TASK: Find every line in the material below that contains the string "Builder", matching case exactly, and copy each of those lines.

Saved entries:
________________________

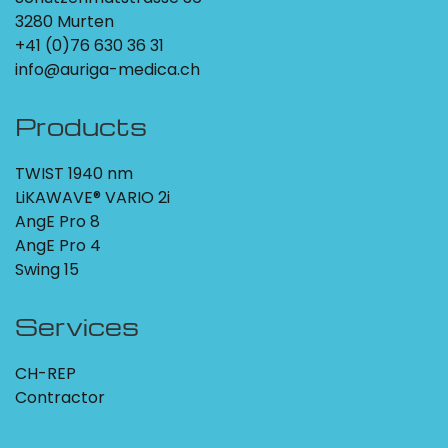
3280 Murten
+41 (0)76 630 36 31
info@auriga-medica.ch
Products
TWIST 1940 nm
LiKAWAVE® VARIO 2i
AngE Pro 8
AngE Pro 4
Swing 15
Services
CH-REP
Contractor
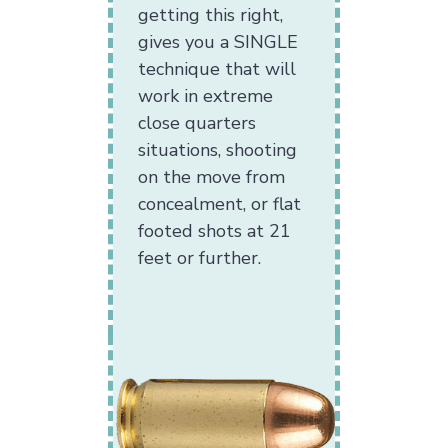
getting this right,
gives you a SINGLE
technique that will
work in extreme
close quarters
situations, shooting
on the move from
concealment, or flat
footed shots at 21
feet or further.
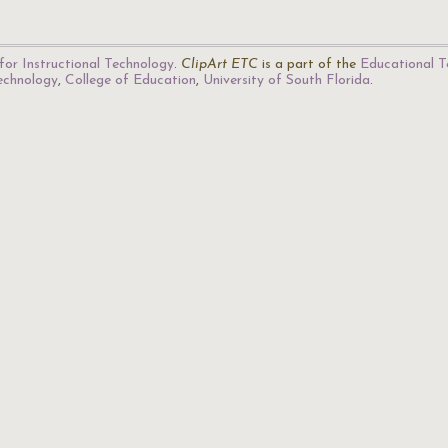
for Instructional Technology
.
ClipArt ETC
is a part of the
Educational T
Technology
,
College of Education
,
University of South Florida
.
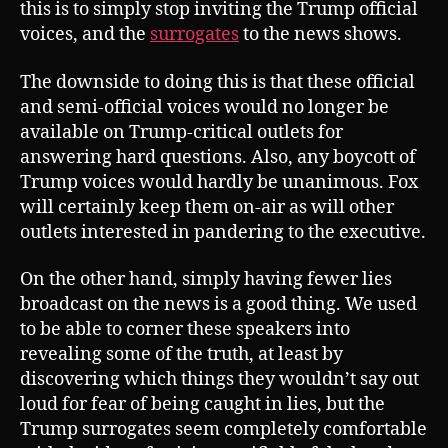
this is to simply stop inviting the Trump official
voices, and the
surrogates
to the news shows.
The downside to doing this is that these official
and semi-official voices would no longer be
available on Trump-critical outlets for
answering hard questions. Also, any boycott of
Trump voices would hardly be unanimous. Fox
will certainly keep them on-air as will other
outlets interested in pandering to the executive.
On the other hand, simply having fewer lies
broadcast on the news is a good thing. We used
to be able to corner these speakers into
revealing some of the truth, at least by
discovering which things they wouldn’t say out
loud for fear of being caught in lies, but the
Trump surrogates seem completely comfortable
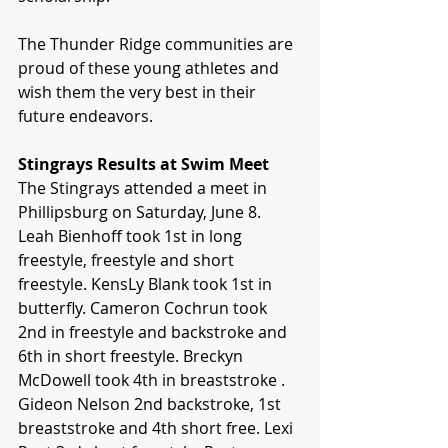
The Thunder Ridge communities are 
proud of these young athletes and 
wish them the very best in their 
future endeavors.
Stingrays Results at Swim Meet
The Stingrays attended a meet in 
Phillipsburg on Saturday, June 8. 
Leah Bienhoff took 1st in long 
freestyle, freestyle and short 
freestyle. KensLy Blank took 1st in 
butterfly. Cameron Cochrun took 
2nd in freestyle and backstroke and 
6th in short freestyle. Breckyn 
McDowell took 4th in breaststroke . 
Gideon Nelson 2nd backstroke, 1st 
breaststroke and 4th short free. Lexi 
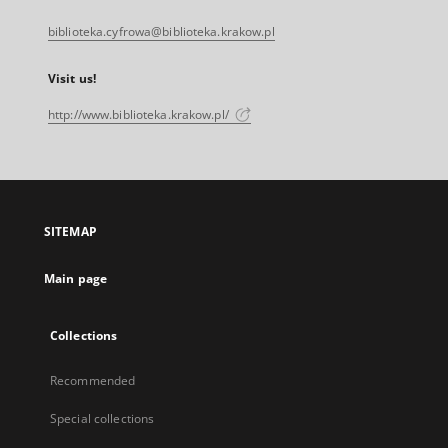
biblioteka.cyfrowa@biblioteka.krakow.pl
Visit us!
http://www.biblioteka.krakow.pl/
SITEMAP
Main page
Collections
Recommended
Special collections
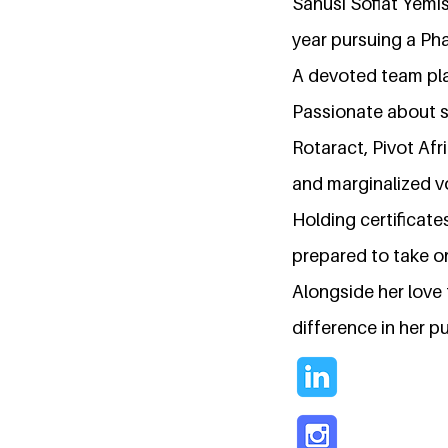
Sanusi Sofiat Yemis
year pursuing a Ph
A devoted team pla
Passionate about so
Rotaract, Pivot Af
and marginalized v
Holding certificat
prepared to take on
Alongside her love 
difference in her pu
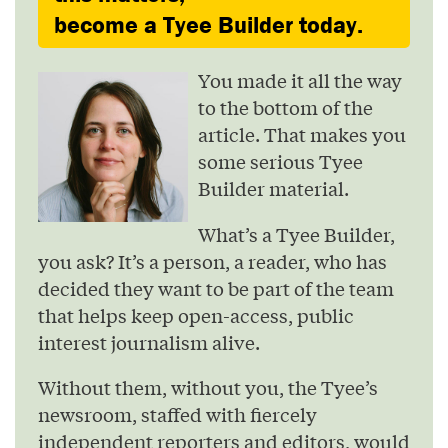
become a Tyee Builder today.
You made it all the way
to the bottom of the
article. That makes you
some serious Tyee
Builder material.
What’s a Tyee Builder,
you ask? It’s a person, a reader, who has
decided they want to be part of the team
that helps keep open-access, public
interest journalism alive.
Without them, without you, the Tyee’s
newsroom, staffed with fiercely
independent reporters and editors, would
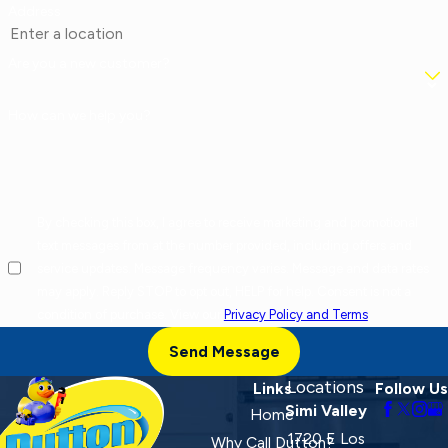
Address
Are you a new customer?
How can we help you?
By checking this box, I agree to receive marketing and promotional
text messages from at the number provided, including offers and
service updates. Message frequency varies. Message and data rates
may apply. Reply STOP to opt out, HELP for help. Consent is not a
condition of purchase. View our
Privacy Policy and Terms
.
Send Message
Locations
Links
Follow Us
Simi Valley
Home
1720 E Los
Why Call Dutton?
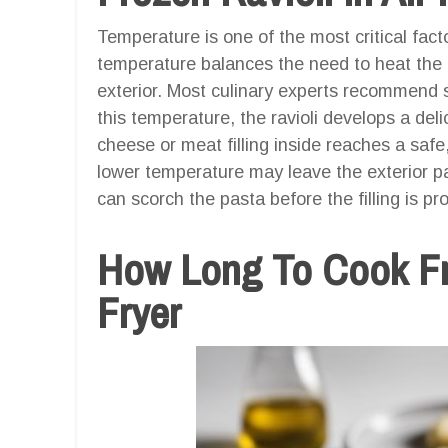
Temperature is one of the most critical facto
temperature balances the need to heat the f
exterior. Most culinary experts recommend se
this temperature, the ravioli develops a del
cheese or meat filling inside reaches a safe
lower temperature may leave the exterior p
can scorch the pasta before the filling is pr
How Long To Cook Fro
Fryer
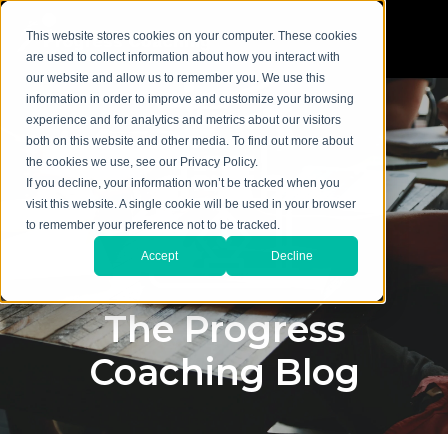
This website stores cookies on your computer. These cookies
are used to collect information about how you interact with
our website and allow us to remember you. We use this
information in order to improve and customize your browsing
experience and for analytics and metrics about our visitors
both on this website and other media. To find out more about
the cookies we use, see our Privacy Policy.
If you decline, your information won’t be tracked when you
visit this website. A single cookie will be used in your browser
to remember your preference not to be tracked.
Accept
Decline
The Progress
Coaching Blog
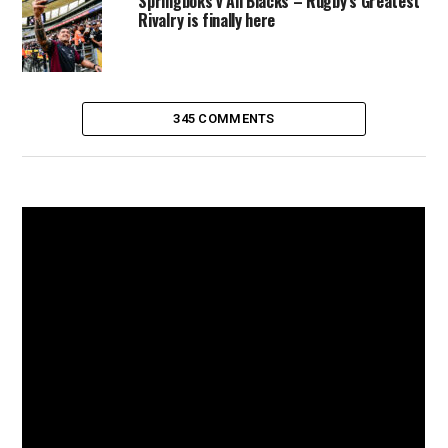
Springboks v All Blacks – Rugby’s Greatest
Rivalry is finally here
345 COMMENTS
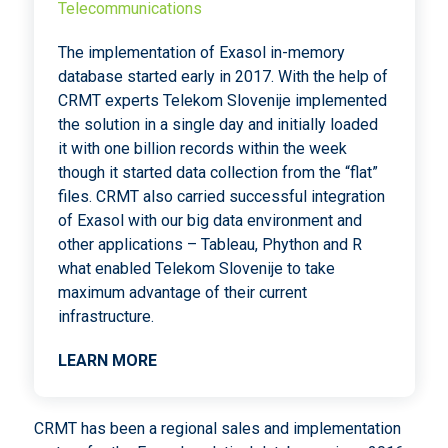
Telecommunications
The implementation of Exasol in-memory
database started early in 2017. With the help of
CRMT experts Telekom Slovenije implemented
the solution in a single day and initially loaded
it with one billion records within the week
though it started data collection from the “flat”
files. CRMT also carried successful integration
of Exasol with our big data environment and
other applications – Tableau, Phython and R
what enabled Telekom Slovenije to take
maximum advantage of their current
infrastructure.
LEARN MORE
CRMT has been a regional sales and implementation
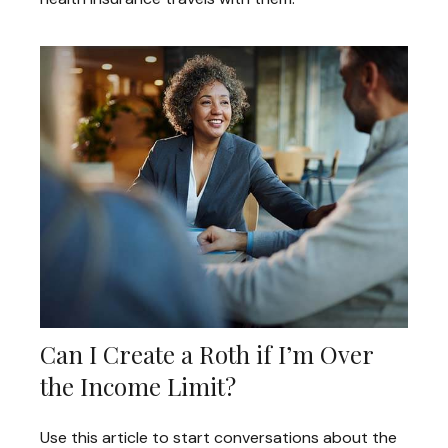
Can I Create a Roth if I’m Over
the Income Limit?
Use this article to start conversations about the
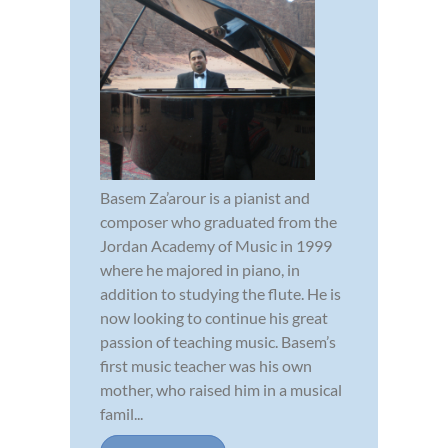
Basem Za’arour is a pianist and
composer who graduated from the
Jordan Academy of Music in 1999
where he majored in piano, in
addition to studying the flute. He is
now looking to continue his great
passion of teaching music. Basem’s
first music teacher was his own
mother, who raised him in a musical
famil...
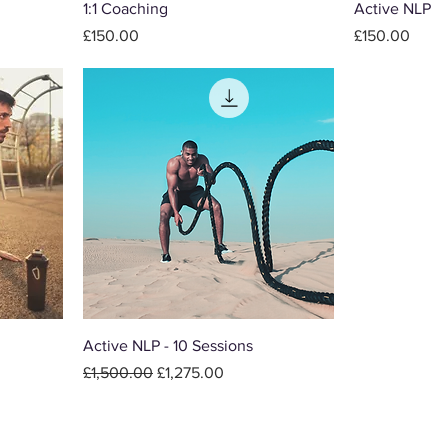
1:1 Coaching
Active NLP
Price
Price
£150.00
£150.00
Active NLP - 10 Sessions
Regular Price
Sale Price
£1,500.00
£1,275.00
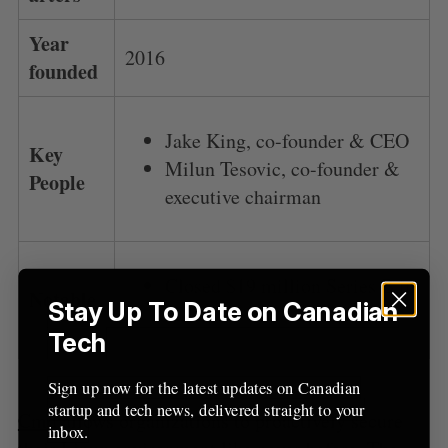
Year
2016
founded
Jake King, co-founder & CEO
Key
Milun Tesovic, co-founder &
People
executive chairman
Closed $19 million Series B in
Notable
Stay Up To Date on Canadian
2019
Tech
Sign up now for the latest updates on Canadian
startup and tech news, delivered straight to your
Cmd
allows organizations to proactively secure
inbox.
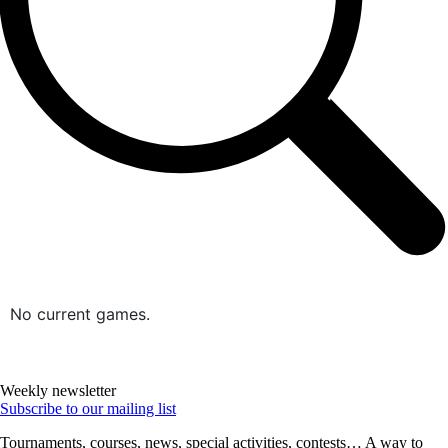
No current games.
Weekly newsletter
Subscribe to our mailing list
Tournaments, courses, news, special activities, contests… A way to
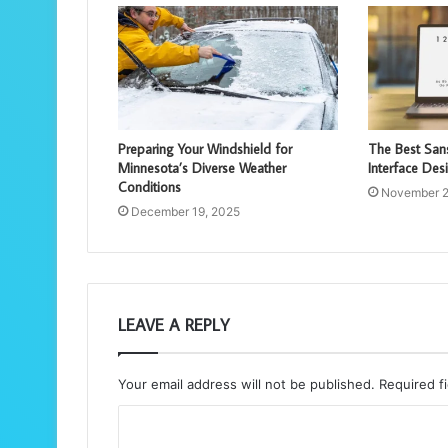
Preparing Your Windshield for
The Best Sans
Minnesota’s Diverse Weather
Interface Des
Conditions
November 2
December 19, 2025
LEAVE A REPLY
Your email address will not be published.
Required f
C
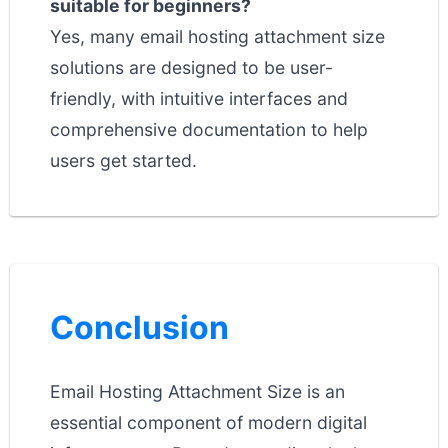
suitable for beginners?
Yes, many email hosting attachment size
solutions are designed to be user-
friendly, with intuitive interfaces and
comprehensive documentation to help
users get started.
Conclusion
Email Hosting Attachment Size is an
essential component of modern digital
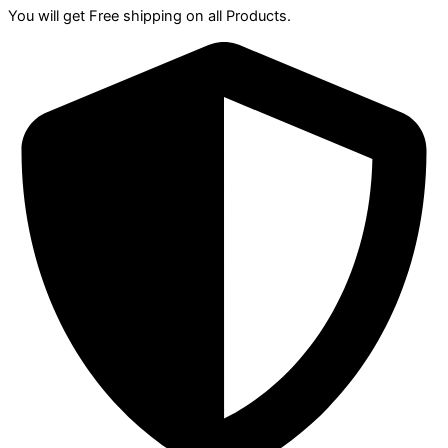
You will get Free shipping on all Products.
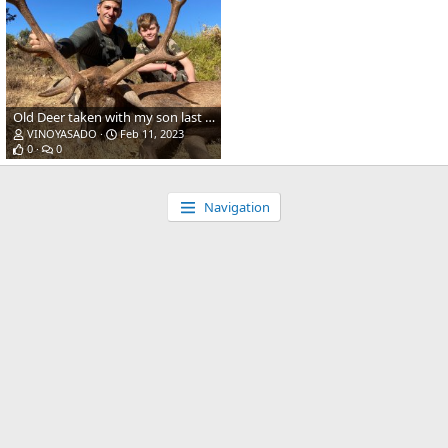
Old Deer taken with my son last season in Spain! (338 WinMag - Accubond 225gr)
VINOYASADO
Feb 11, 2023
0
0
Navigation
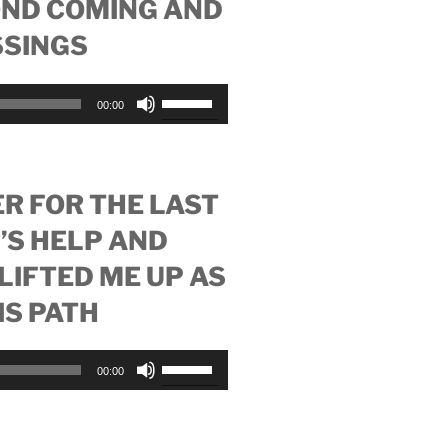
OND COMING AND
increase
SSINGS
or
decrease
volume.
Use
00:00
Up/Down
Arrow
keys
to
R FOR THE LAST
increase
’S HELP AND
or
decrease
LIFTED ME UP AS
volume.
HIS PATH
Use
00:00
Up/Down
Arrow
keys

________________________

RESPONSE BOX:
become a Tyee Builder today.
Builder material.
What’s a Tyee Builder,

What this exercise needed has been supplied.